Un boato e poi migliaia di pietre e massi che crollano. Tragedia sfiorata la scorsa notte a Roma: è infatti crollata una buona parte del muro di cinta di Villa Mercede in via dei Marrucini, zona San Lorenzo. Si tratta di una strada molto frequentata soprattutto da universitari, essendo vicina alla Sapienza. La via collega l'Università con la zona Tiburtina. Il crollo è avvenuto pochi minuti dopo la mezzanotte di sabato, quando la strada è solitamente molto frequnetata: all'inizio si è temuto che qualcuno potesse essere rimasto coinvolto nel crollo, ma i successivi accertamenti dei vigili del fuoco hanno escluso per fortuna questa circostanza. Si registrano comunque danni per alcune autovetture che erano parcheggiate lungo il marciapiede e sono state colpite dai massi.
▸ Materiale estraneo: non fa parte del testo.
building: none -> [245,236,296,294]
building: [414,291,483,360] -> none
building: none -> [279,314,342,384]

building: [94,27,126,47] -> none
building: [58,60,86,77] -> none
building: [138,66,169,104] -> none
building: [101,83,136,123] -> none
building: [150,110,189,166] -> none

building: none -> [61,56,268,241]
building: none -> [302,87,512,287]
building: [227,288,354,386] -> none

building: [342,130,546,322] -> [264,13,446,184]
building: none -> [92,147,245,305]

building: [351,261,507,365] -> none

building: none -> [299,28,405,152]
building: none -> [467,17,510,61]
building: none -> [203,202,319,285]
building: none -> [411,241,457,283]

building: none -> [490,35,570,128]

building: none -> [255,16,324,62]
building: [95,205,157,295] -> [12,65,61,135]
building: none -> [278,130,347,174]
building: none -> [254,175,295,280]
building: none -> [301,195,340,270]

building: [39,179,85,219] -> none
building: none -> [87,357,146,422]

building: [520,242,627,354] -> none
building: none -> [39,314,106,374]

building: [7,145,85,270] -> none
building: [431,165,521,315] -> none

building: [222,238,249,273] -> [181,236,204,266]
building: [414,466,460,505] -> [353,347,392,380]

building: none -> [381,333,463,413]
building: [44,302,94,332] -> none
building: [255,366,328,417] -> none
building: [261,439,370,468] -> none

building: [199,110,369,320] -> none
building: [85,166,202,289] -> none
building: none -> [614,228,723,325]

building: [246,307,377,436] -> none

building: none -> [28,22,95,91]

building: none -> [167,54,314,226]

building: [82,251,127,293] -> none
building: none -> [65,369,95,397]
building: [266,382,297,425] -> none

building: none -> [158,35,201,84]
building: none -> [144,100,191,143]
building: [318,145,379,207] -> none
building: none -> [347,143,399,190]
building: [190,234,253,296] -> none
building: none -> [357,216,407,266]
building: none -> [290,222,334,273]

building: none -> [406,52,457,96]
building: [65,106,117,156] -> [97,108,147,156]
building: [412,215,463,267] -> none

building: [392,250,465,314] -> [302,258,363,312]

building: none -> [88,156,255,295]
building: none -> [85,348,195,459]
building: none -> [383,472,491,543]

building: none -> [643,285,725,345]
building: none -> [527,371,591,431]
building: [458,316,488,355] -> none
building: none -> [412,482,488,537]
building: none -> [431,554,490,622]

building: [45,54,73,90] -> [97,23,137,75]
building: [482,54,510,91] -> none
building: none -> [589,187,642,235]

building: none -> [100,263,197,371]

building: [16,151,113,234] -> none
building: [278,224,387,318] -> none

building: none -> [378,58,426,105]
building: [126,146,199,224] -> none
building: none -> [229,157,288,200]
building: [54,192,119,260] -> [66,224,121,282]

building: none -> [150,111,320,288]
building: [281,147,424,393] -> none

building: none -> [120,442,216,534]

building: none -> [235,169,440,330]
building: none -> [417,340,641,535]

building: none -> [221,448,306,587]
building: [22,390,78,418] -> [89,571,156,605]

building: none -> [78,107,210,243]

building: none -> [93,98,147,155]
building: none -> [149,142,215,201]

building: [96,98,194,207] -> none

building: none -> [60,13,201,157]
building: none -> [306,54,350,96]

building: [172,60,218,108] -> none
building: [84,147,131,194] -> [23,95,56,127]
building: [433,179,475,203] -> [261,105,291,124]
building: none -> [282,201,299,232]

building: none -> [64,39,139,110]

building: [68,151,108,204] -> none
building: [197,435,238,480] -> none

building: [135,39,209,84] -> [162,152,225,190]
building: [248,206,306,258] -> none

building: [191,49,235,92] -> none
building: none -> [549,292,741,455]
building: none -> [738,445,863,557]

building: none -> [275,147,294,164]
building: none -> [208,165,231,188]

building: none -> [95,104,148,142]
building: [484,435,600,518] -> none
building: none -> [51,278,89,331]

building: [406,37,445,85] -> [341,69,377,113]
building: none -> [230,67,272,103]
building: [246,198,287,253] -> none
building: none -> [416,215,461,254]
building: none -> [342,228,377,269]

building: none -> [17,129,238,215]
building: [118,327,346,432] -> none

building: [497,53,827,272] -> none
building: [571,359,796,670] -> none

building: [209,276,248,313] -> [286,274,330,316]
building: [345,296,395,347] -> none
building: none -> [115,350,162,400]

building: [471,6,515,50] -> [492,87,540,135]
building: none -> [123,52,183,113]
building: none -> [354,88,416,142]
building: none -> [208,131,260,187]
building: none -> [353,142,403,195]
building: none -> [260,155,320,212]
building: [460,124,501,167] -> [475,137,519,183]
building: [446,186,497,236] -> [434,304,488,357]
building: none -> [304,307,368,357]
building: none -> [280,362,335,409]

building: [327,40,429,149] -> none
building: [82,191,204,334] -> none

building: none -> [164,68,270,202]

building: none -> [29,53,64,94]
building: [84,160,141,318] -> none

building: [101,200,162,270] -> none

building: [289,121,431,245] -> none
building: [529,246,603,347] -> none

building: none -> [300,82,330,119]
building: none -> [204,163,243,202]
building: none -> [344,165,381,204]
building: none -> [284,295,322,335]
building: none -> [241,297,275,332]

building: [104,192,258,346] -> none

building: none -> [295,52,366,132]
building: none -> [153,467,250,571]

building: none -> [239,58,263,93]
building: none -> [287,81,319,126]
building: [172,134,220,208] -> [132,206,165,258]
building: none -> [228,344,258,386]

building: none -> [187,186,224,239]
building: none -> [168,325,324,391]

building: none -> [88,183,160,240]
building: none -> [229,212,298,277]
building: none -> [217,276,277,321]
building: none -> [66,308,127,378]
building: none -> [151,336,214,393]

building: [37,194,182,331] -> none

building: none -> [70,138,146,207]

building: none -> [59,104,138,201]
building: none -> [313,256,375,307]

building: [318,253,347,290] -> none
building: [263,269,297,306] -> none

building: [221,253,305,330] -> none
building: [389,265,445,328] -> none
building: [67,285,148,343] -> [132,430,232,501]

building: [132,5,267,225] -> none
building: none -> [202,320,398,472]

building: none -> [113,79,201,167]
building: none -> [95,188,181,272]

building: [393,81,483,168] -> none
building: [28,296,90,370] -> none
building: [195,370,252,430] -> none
Gli studenti: Poteva scapparci il morto

Di tragedia sfiorata parla comunque il gruppo Sapienza clandestina su Facebook: "Poteva scapparci il morto – scrivono su Facebook gli universitari – Le cause sono ancora da stabilire ma è ingiustificabile che tornare a casa da lezione o dai vari locali che animano la zona possa costare la vita. In un paese che continua a sperperare miliardi in grandi opere – concludono gli studenti che fanno parte dell'associazione – è necessario continuare a gridare a gran voce che l'unica vera esigenza è cominciare a investire nella sicurezza dei nostri territori, in città come fuori".